Another month, another drop in existing home sales, which in March declined once again from 4.60MM units to 4.59MM. While the good news was that this number did beat the consensus estimate of 4.56MM (based on a a range of 4.50MM to 4.85MM from 75 economist surveyed), the bad news was that once again, a near majority of the upside was once again due to investors and other all-cash buyers, who accounted for 50% of all sales. That and that like last time, of course, this was the worst existing home sales number since July 2012.
Some of the other data highlights:
- Existing-home sales fell 0.2% after falling 0.4% prior month
- 5.2 months supply in March vs. 5.0 in Feb.
- Inventory rose 4.7% to 1.99m homes
- 1st-time buyers 30% of total sales; all cash 33%; investors 17%
- Distressed sales 14% of total sales; of which foreclosures 10%; short sales 4%
- Median home price rose 7.9% from last year to $198,500
Everyone's favorite NAR talking head Larry Yun had this to say:
Lawrence Yun, NAR chief economist, said that current sales activity is underperforming by historical standards. “There really should be stronger levels of home sales given our population growth,” he said. “In contrast, price growth is rising faster than historical norms because of inventory shortages.”
Yun expects some improvement in the months ahead. “With ongoing job creation and some weather delayed shopping activity, home sales should pick up, especially if inventory continues to improve and mortgage interest rates rise only modestly.”

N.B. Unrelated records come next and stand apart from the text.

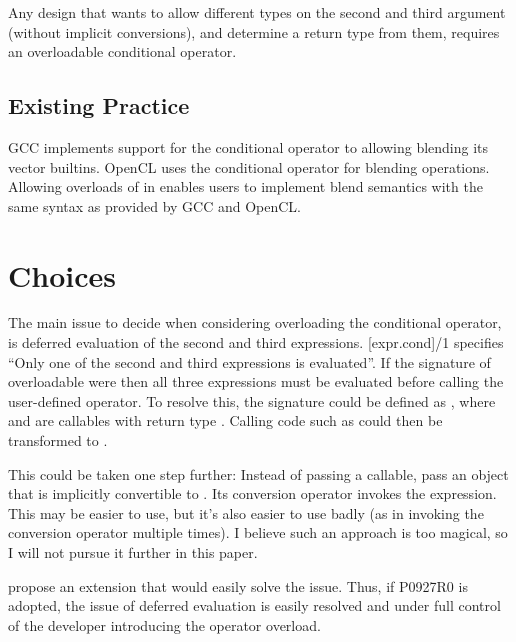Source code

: Any design that wants to allow different types on the second and third argument (without implicit conversions), and determine a return type from them, requires an overloadable conditional operator.

\subsection{Existing Practice}
GCC implements support for the conditional operator to allowing blending its vector builtins.
OpenCL uses the conditional operator for blending operations.
Allowing overloads of  in \CC{} enables users to implement blend semantics with the same syntax as provided by GCC and OpenCL.

\section{Choices}
The main issue to decide when considering overloading the conditional operator, is deferred evaluation of the second and third expressions.
[expr.cond]/1 specifies “Only one of the second and third expressions is evaluated”.
If the signature of overloadable  were  then all three expressions must be evaluated before calling the user-defined operator.
To resolve this, the signature could be defined as , where  and  are callables with return type .
Calling code such as  could then be transformed to .

This could be taken one step further:
Instead of passing a callable, pass an object that is implicitly convertible to .
Its conversion operator invokes the expression.
This may be easier to use, but it's also easier to use badly (as in invoking the conversion operator multiple times).
I believe such an approach is too magical, so I will not pursue it further in this paper.

\textcite{P0927R0} propose an extension that would easily solve the issue.
Thus, if P0927R0 is adopted, the issue of deferred evaluation is easily resolved and under full control of the developer introducing the operator overload.

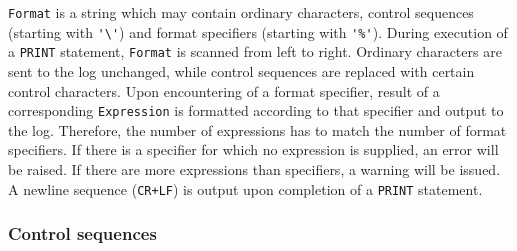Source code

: \verb'Format' is a string which may contain ordinary characters, control
sequences (starting with \verb"'\'") and format specifiers (starting with \verb"'%'").
During execution of a \verb'PRINT' statement, \verb'Format' is scanned from left
to right. Ordinary characters are sent to the log unchanged, while control
sequences are replaced with certain control characters.
Upon encountering of a format specifier, result of a corresponding
\verb'Expression' is formatted according to that specifier and output
to the log. Therefore, the number of expressions has to match the
number of format specifiers. If there is a specifier for which no
expression is supplied, an error will be raised. If there are more expressions
than specifiers, a warning will be issued. A newline sequence (\verb'CR+LF')
is output upon completion of a \verb'PRINT' statement.



\subsubsection{Control sequences}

But only if it doesn't snow, or rain, and certainly not if it is windy or the sun is shining just the wrong shade of strong. Remember in an artificial, centrally-planned economy represented by a rigged market, the phrase priced to perfection takes on a whole new meaning.
Some more details from the report:
All-cash sales comprised 33 percent of transactions in March, compared with 35 percent in February and 30 percent in March 2013. Individual investors, who account for many cash sales, purchased 17 percent of homes in March, down from 21 percent in February and 19 percent in March 2013. Seventy-one percent of investors paid cash in March.

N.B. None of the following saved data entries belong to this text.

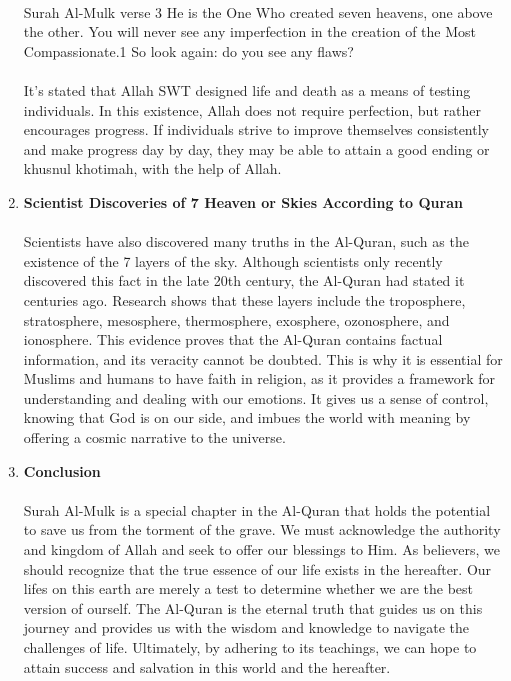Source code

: \documentclass[12pt,titlepage]{article}
\begin{document}
\begin{enumerate}[label=\textbf{\Alph*.}]
    \paragraph{} 
     Surah Al-Mulk verse 3 He is the One Who created seven heavens, one above the other. You will never see any imperfection in the creation of the Most Compassionate.1 So look again: do you see any flaws?
    \paragraph{}
     It's stated that Allah SWT designed life and death as a means of testing individuals. In this existence, Allah does not require perfection, but rather encourages progress. If individuals strive to improve themselves consistently and make progress day by day, they may be able to attain a good ending or khusnul khotimah, with the help of Allah.
    \item \textbf{Scientist Discoveries of 7 Heaven or Skies According to Quran}
    \paragraph{}
    Scientists have also discovered many truths in the Al-Quran, such as the existence of the 7 layers of the sky. Although scientists only recently discovered this fact in the late 20th century, the Al-Quran had stated it centuries ago. Research shows that these layers include the troposphere, stratosphere, mesosphere, thermosphere, exosphere, ozonosphere, and ionosphere. This evidence proves that the Al-Quran contains factual information, and its veracity cannot be doubted. This is why it is essential for Muslims and humans to have faith in religion, as it provides a framework for understanding and dealing with our emotions. It gives us a sense of control, knowing that God is on our side, and imbues the world with meaning by offering a cosmic narrative to the universe.
    \item \textbf{Conclusion}
    \paragraph{} Surah Al-Mulk is a special chapter in the Al-Quran that holds the potential to save us from the torment of the grave. We must acknowledge the authority and kingdom of Allah and seek to offer our blessings to Him. As believers, we should recognize that the true essence of our life exists in the hereafter. Our lifes on this earth are merely a test to determine whether we are the best version of ourself. The Al-Quran is the eternal truth that guides us on this journey and provides us with the wisdom and knowledge to navigate the challenges of life. Ultimately, by adhering to its teachings, we can hope to attain success and salvation in this world and the hereafter.
\end{enumerate}
\end{document}
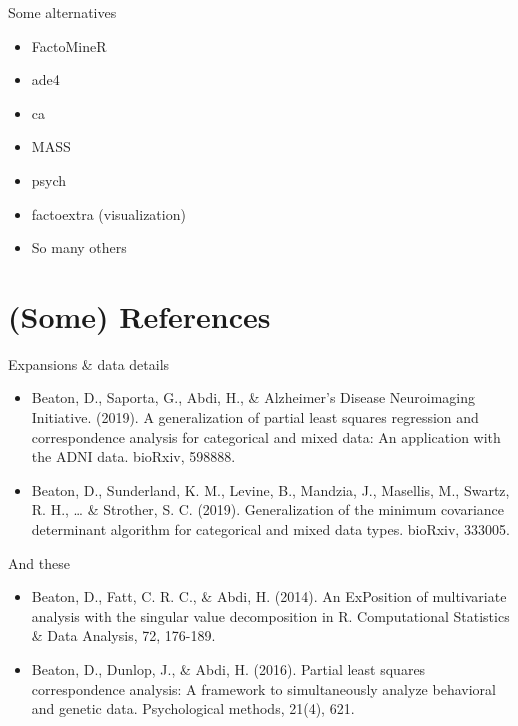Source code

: \documentclass[
  ignorenonframetext,
]{beamer}
\providecommand{\tightlist}{%
  \setlength{\itemsep}{0pt}\setlength{\parskip}{0pt}}
\begin{document}
\begin{frame}{Some alternatives}
\protect\hypertarget{some-alternatives}{}

\begin{itemize}[<+->]
\tightlist
\item
  FactoMineR
\item
  ade4
\item
  ca
\item
  MASS
\item
  psych
\item
  factoextra (visualization)
\item
  So many others
\end{itemize}

\end{frame}

\hypertarget{some-references}{%
\section{(Some) References}\label{some-references}}

\begin{frame}{Expansions \& data details}
\protect\hypertarget{expansions-data-details}{}

\begin{itemize}[<+->]
\item
  Beaton, D., Saporta, G., Abdi, H., \& Alzheimer's Disease Neuroimaging
  Initiative. (2019). A generalization of partial least squares
  regression and correspondence analysis for categorical and mixed data:
  An application with the ADNI data. bioRxiv, 598888.
\item
  Beaton, D., Sunderland, K. M., Levine, B., Mandzia, J., Masellis, M.,
  Swartz, R. H., \ldots{} \& Strother, S. C. (2019). Generalization of
  the minimum covariance determinant algorithm for categorical and mixed
  data types. bioRxiv, 333005.
\end{itemize}

\end{frame}

\begin{frame}{And these}
\protect\hypertarget{and-these}{}

\begin{itemize}[<+->]
\item
  Beaton, D., Fatt, C. R. C., \& Abdi, H. (2014). An ExPosition of
  multivariate analysis with the singular value decomposition in R.
  Computational Statistics \& Data Analysis, 72, 176-189.
\item
  Beaton, D., Dunlop, J., \& Abdi, H. (2016). Partial least squares
  correspondence analysis: A framework to simultaneously analyze
  behavioral and genetic data. Psychological methods, 21(4), 621.
\end{itemize}

\end{frame}
\end{document}
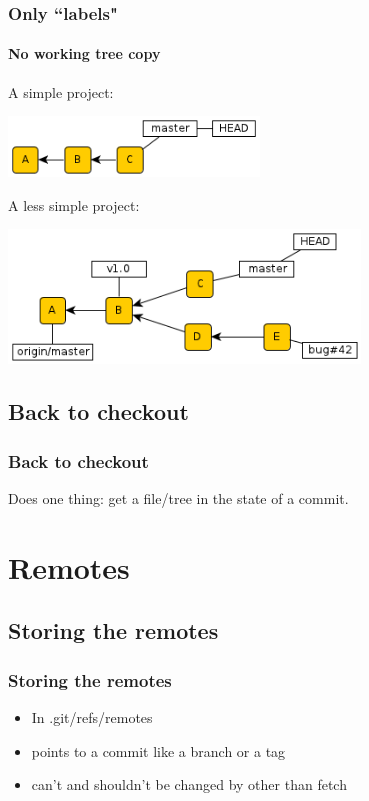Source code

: \documentclass{beamer}
\begin{document}
    \begin{frame}
        \frametitle{Only ``labels"}
        \framesubtitle{No working tree copy}

        A simple project:

        \begin{center}
            \includegraphics[width=0.5\textwidth]{figures/branches1.png}
        \end{center}
        \pause
        A less simple project:
        \begin{center}
            \includegraphics[width=0.7\textwidth]{figures/branches2.png}
        \end{center}

    \end{frame}


    \subsection{Back to checkout}

    \begin{frame}
        \frametitle{Back to checkout}
        \begin{center}
            Does one thing: get a file/tree in the state of a commit.
        \end{center}
    \end{frame}

    \section{Remotes}

    \subsection{Storing the remotes}
    \begin{frame}
        \frametitle{Storing the remotes}

        \begin{itemize}
            \item In .git/refs/remotes
            \item points to a commit like a branch or a tag
            \item can't and shouldn't be changed by other than fetch
        \end{itemize}

    \end{frame}
\end{document}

Single-family home sales were unchanged at a seasonally adjusted annual rate of 4.04 million in March, the same as February, but are 7.3 percent below the 4.36 million pace a year ago. The median existing single-family home price was $198,200 in March, which is 7.4 percent above March 2013.

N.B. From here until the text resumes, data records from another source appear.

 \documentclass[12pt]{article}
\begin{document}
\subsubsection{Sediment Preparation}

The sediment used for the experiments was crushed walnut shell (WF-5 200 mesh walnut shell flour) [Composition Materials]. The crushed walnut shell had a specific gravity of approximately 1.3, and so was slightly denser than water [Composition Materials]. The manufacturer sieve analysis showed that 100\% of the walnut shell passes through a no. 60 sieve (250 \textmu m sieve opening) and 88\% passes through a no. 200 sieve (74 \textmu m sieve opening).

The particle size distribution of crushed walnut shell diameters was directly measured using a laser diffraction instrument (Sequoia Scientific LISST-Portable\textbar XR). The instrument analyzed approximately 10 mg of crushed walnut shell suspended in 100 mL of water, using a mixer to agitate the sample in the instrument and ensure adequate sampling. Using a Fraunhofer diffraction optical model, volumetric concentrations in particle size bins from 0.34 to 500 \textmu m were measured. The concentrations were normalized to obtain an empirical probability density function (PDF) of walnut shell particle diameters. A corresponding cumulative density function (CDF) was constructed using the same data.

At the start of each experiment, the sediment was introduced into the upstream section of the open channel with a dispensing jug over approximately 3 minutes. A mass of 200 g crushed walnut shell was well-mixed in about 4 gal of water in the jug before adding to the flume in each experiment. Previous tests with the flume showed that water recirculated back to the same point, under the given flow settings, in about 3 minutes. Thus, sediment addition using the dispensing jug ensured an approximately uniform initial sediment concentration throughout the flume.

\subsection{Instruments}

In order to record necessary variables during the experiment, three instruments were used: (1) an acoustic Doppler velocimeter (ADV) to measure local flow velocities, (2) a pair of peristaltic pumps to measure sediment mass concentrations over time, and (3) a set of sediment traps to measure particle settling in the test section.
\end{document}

Existing condominium and co-op sales declined 1.8 percent to an annual rate of 550,000 units in March from 560,000 in February, and are 8.3 percent below the 600,000 level in March 2013. The median existing condo price was $200,800 in March, up 11.6 percent from a year ago.
Regionally, existing-home sales in the Northeast rose 9.1 percent to an annual rate of 600,000 in March, but are 4.8 percent below March 2013. The median price in the Northeast was $244,700, up 3.2 percent from a year ago.
Existing-home sales in the Midwest rose 4.0 percent in March to a pace of 1.04 million, but are 10.3 percent below a year ago. The median price in the Midwest was $149,600, which is 5.9 percent above March 2013.
In the South, existing-home sales declined 3.0 percent to an annual level of 1.92 million in March, and also are 3.0 percent below March 2013. The median price in the South was $173,000, up 6.7 percent from a year ago.
Existing-home sales in the West fell 3.7 percent to a pace of 1.03 million in March, and are 13.4 percent below a year ago. The median price in the West was $289,300, which is 12.6 percent higher than March 2013.
Finally, remember that all of the above is largely BS - the NAR is, as the name implies, an association of realtors, and as such it is in their best interest to perpetually skew the picture as far rosier than it is, just so prospective buyers aren't spooked by the reality behind the crumbling fake facade.